また、本実施の形態では、画像出力装置1は差分画像生成部13、参照画像生成部14及び選択部15を備え、差分値が所定値以上であるか否か、又は、一の画像データの圧縮ブロック画像データの出力経過時間が所定時間T1を経過したことによって出力を終了させたか否かによって差分でないブロック画像又は差分ブロック画像のいずれを圧縮して出力するかを選択する構成とした。出力制御部19は他に、差分でないブロック画像を圧縮させてからのフレーム数が所定数以上であるか否か等の判断によって選択部15へ選択信号を入力するようにしてもよい。なお、本発明は差分ブロック画像を圧縮することは必須ではなく、したがって差分画像生成部13、参照画像生成部14及び選択部15が備えられない構成でもよい。この場合、圧縮部に16は常に、差分でないブロック画像が入力される。

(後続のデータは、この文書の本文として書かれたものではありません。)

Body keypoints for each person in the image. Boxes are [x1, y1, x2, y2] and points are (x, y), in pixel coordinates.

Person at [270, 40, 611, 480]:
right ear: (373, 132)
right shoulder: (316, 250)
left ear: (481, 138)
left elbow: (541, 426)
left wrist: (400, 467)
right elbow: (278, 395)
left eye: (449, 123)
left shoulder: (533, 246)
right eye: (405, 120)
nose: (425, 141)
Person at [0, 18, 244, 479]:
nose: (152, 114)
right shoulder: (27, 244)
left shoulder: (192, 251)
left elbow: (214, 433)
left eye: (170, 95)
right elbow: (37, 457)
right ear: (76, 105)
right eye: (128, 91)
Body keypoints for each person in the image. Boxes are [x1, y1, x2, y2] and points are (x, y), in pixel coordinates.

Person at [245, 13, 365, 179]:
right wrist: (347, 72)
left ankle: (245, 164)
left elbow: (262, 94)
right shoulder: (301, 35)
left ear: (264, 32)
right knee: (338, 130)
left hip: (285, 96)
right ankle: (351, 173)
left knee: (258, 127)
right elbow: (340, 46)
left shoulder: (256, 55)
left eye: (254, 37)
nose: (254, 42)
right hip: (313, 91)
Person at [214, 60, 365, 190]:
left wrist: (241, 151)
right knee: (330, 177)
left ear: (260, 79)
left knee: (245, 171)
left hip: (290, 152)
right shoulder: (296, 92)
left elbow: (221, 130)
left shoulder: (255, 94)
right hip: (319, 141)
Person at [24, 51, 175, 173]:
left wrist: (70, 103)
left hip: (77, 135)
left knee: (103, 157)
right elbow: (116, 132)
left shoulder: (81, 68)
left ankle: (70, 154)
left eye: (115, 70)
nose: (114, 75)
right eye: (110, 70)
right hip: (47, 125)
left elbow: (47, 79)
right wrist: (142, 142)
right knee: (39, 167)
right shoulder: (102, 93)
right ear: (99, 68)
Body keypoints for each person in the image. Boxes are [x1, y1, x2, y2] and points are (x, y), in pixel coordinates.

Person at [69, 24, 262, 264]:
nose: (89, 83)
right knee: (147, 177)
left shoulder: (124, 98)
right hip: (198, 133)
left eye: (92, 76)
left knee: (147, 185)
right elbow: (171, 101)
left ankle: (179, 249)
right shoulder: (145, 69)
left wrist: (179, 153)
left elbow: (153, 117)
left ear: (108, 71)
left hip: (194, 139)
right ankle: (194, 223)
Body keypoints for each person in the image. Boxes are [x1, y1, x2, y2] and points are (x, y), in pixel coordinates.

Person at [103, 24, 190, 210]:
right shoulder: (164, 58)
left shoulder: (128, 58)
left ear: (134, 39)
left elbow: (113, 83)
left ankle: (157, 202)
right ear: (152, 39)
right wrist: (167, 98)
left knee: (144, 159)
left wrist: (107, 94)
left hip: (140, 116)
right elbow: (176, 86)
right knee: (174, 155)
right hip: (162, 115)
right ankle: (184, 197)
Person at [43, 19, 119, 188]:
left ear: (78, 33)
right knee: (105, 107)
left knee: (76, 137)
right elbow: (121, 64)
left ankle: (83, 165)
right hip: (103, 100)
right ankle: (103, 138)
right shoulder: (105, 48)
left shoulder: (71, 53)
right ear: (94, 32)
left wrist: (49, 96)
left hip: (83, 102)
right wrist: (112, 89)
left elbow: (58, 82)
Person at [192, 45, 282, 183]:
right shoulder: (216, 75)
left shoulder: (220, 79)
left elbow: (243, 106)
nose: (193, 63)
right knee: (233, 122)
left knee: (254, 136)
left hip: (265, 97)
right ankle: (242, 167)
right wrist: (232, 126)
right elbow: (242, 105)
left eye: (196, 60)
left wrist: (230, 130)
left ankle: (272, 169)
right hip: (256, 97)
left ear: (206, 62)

さらに、本実施の形態では一の画像データを画像分割部12によって分割し、ブロック画像夫々について個別に処理を行なう構成としたが、画像分割部12を備えない構成としてもよい。この場合、画像取得部11で取得した一の画像データを分割せずに圧縮し、圧縮された圧縮画像データの出力の開始、終了を圧縮画像データの画質に応じて出力制御部19が制御する。

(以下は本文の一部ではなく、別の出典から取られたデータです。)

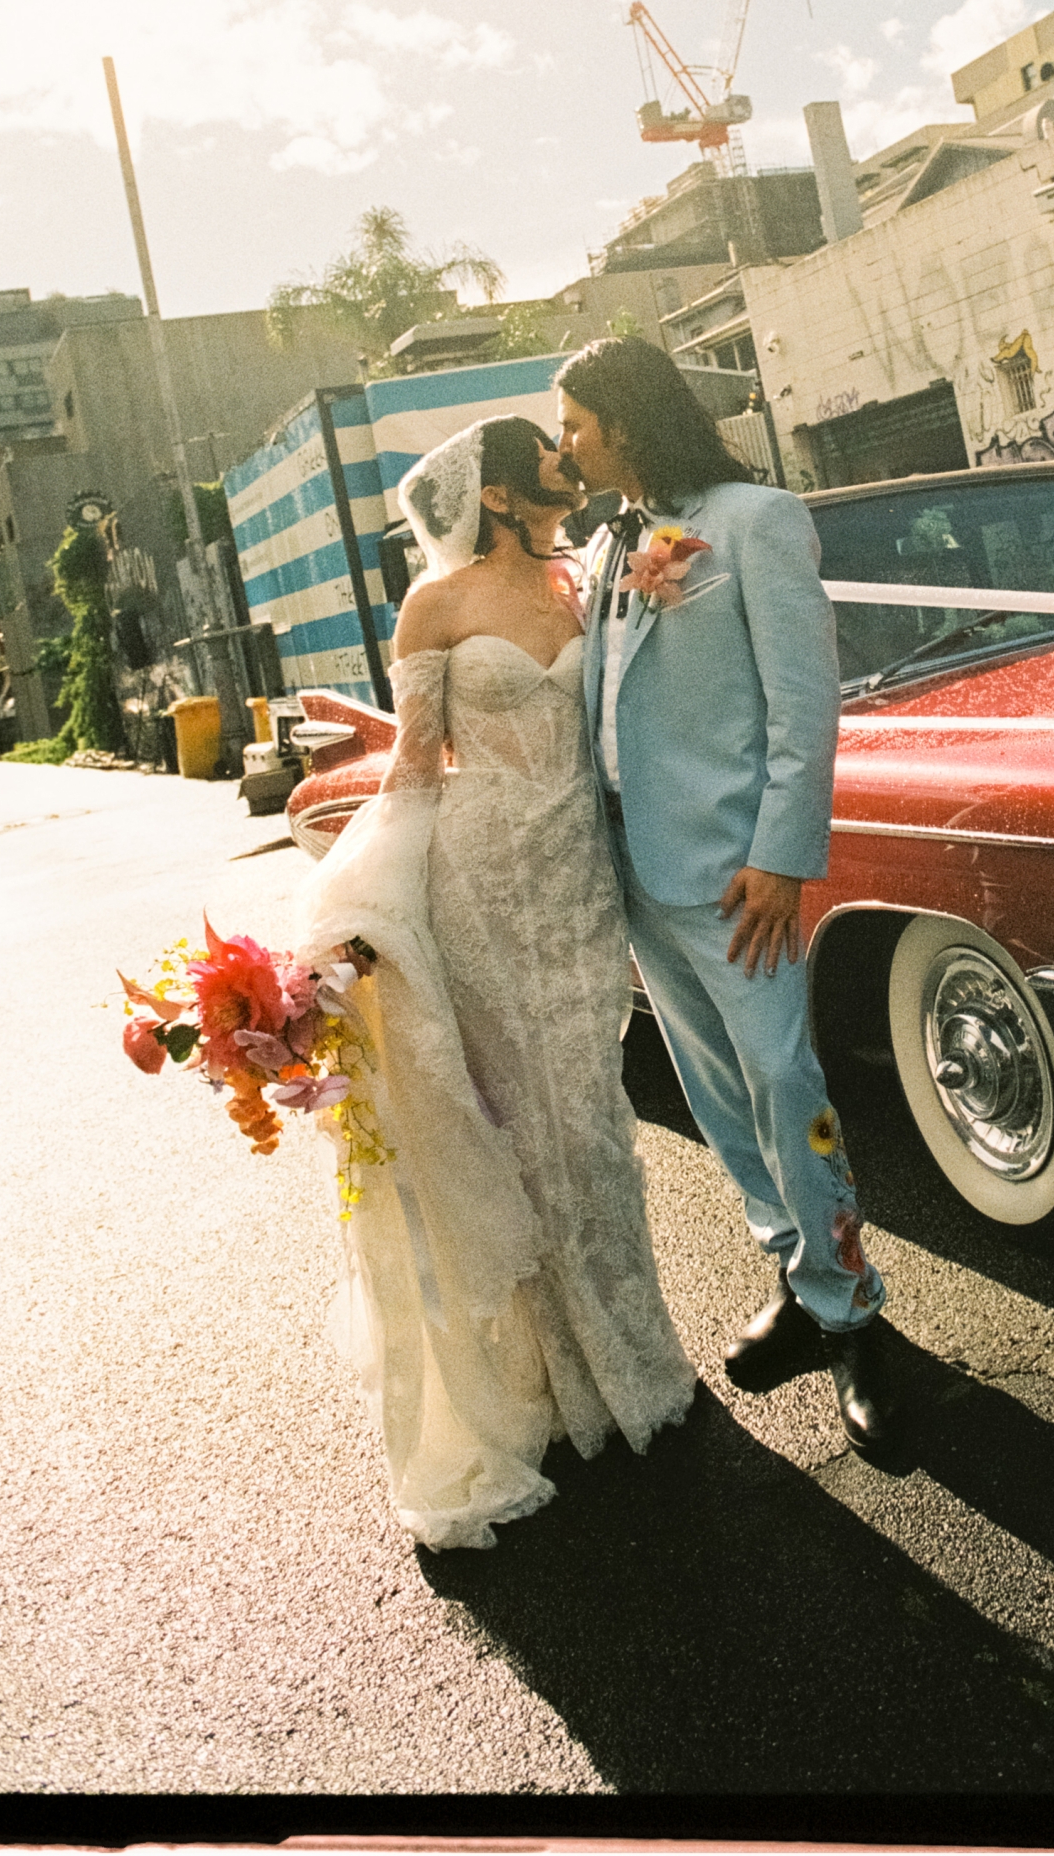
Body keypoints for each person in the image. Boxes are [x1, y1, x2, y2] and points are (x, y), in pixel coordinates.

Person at [294, 413, 697, 1550]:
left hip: (578, 884)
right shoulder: (435, 605)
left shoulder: (587, 582)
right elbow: (417, 764)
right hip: (480, 885)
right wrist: (366, 913)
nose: (570, 463)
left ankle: (637, 1360)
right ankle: (557, 1387)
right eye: (550, 457)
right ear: (504, 494)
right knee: (524, 1129)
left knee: (596, 1123)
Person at [556, 337, 902, 1455]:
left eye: (575, 423)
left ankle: (855, 1313)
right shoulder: (606, 543)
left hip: (735, 874)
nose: (566, 444)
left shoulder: (756, 520)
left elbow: (804, 704)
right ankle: (798, 1278)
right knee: (714, 1097)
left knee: (784, 1082)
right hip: (636, 871)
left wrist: (781, 856)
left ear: (624, 419)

また、圧縮部16はJPEG2000による符号化を行なうとは限らず、追加データによって画質が向上する方式の符号化であれば、他の方式を利用する構成としてもよい。
本実施の形態における画像出力装置1を例えばパーソナルコンピュータ(PC:Personal Computer)装置に備えられるビデオカードに適用し、RTPパケットに含めた圧縮ブロック画像データを無線により送信可能な構成とし、更に、液晶パネルを用いたディスプレイ等の表示装置で圧縮ブロック画像データを復号して一の画像データを表示させることが可能な構成とすることにより、コンピュータ装置の画面を無線通信を利用してリアルタイムに表示させることができる。この場合勿論、無線により送信する構成とは限られない。

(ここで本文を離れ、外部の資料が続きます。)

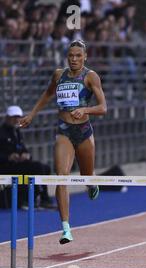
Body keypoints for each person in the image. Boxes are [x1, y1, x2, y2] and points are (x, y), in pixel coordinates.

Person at [19, 39, 107, 244]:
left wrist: (85, 109)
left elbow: (103, 107)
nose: (74, 59)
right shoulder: (59, 75)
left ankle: (91, 183)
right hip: (64, 131)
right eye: (71, 56)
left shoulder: (90, 76)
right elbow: (48, 93)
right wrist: (32, 114)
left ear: (85, 57)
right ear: (67, 57)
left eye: (78, 56)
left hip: (84, 131)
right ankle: (66, 228)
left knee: (86, 176)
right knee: (62, 177)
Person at [0, 106, 55, 209]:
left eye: (18, 117)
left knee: (45, 168)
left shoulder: (16, 132)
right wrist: (8, 157)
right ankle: (41, 198)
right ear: (7, 117)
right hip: (6, 166)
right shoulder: (1, 132)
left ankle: (37, 197)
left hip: (18, 164)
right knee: (37, 168)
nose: (16, 119)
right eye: (14, 117)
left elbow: (23, 149)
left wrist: (26, 155)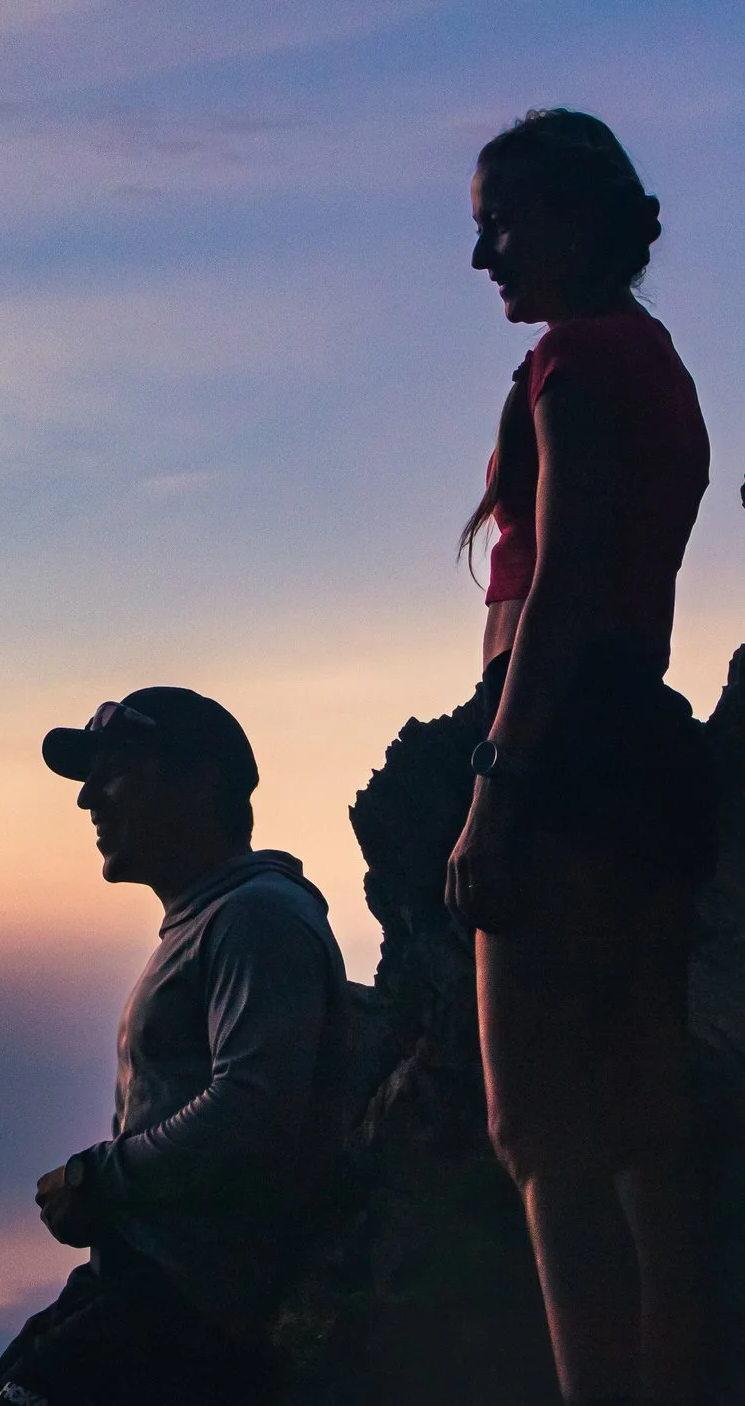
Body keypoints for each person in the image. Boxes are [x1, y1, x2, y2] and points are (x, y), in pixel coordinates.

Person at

遠隔地にあるコンピュータ装置間で画像を送受信してテレビ会議を行なう場合に本実施の形態における画像出力装置1を用いることにより、低遅延で且つ高画質な画像の送受信が可能となる。また近年では、情報の機密性、安全性を考慮して大容量の記憶手段を備えないPCを用い、PCから接続されるサーバ装置で各種アプリケーションプログラム等の処理を実行させ、処理の結果に基づいて作成、更新される画面が転送されることにより、ユーザが実行結果を把握するシンクライアント(thin client)システムが普及している。ユーザの操作性を考慮した場合、画面の送受信の即時性が求められるが、本実施の形態における画像出力装置1をシンクライアントシステムのサーバ装置に適用し、クライアント装置へ画面の画像データを転送する構成とすることにより、遅延を低減し且つ高画質を実現することができる。